Raw materials from space

When mining on asteroids picks up speed

What is more obvious with regards to mining than an asteroid? Asteroids are true deposits of valuable minerals and metal, and these slowly run out on earth or are harder to recover. The logical consequence is to look into space.

The year is 2080 and the third Mars mission has already been successfully completed. Humans have accessed Mars and created a stationary base there for intensive research. Now the focus is on the near-earth asteroids in order to begin the recovery of raw materials that have become rare on Earth. Earthly resources such as ores, rare soils and metals are scarce and expensive. Now, the procurement of new resources from space is all the more worthwhile. The new rocket propulsion, which has been successfully used for the Mars missions since 2050, is now also being used for the transport shuttles transporting the raw materials mined on the asteroids to Earth. Suddenly, transport costs have become unexpectedly profitable. But even the salvage itself can be carried out with little energy input, because the low gravitational force on the small asteroids means that the relatively loose ores and rocks in the structure can be dug up easily.

In the beginning, the C, S and M asteroids in close proximity to the Earth were targeted to recover carbon, water and above all metals.
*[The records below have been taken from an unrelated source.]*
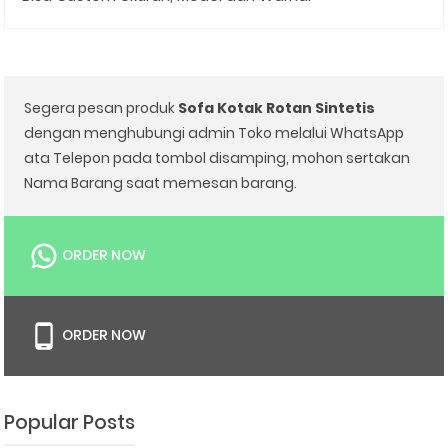
Segera pesan produk
Sofa Kotak Rotan Sintetis
dengan menghubungi admin Toko melalui WhatsApp
ata Telepon pada tombol disamping, mohon sertakan
Nama Barang saat memesan barang.
ORDER NOW
ORDER NOW
Popular Posts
Restrictions reduce the choice, because the required perfect place in orbit or the necessary low rotational speed of the asteroid are essential criterions. Nevertheless, in 2086, several hundred tons of copper, nickel and other precious metals will be mined from the surface of several asteroids, cleaned and brought to earth. A decade later, researchers will be exploring dozens of other asteroid species with suitable iron, nickel, cobalt, platinoid and rare earth elements to ensure that the growing demand on Earth is met.

The mining of raw material and the recovery of new ressources from space is becoming more and more worthwhile – both are becoming rare on earth. The modern shuttles that are used for transportation benefit from proven drive technologies.

 

The successful and profitable mining of asteroids, which was only possible through scientific progress, reduced the mining of raw materials such as metals and rare soils to a minimum. In addition, part of the profits from mining in space were used for renaturation measures in mines and mining areas on Earth to restore the ecology.

In 1903, a good 180 years earlier, the founder of modern cosmonautics, Konstantin Eduardowitsch Ziolkowski, was the first to think about mining raw materials on asteroids. For him, this remained a dream, but mankind made this fiction a reality in 2080.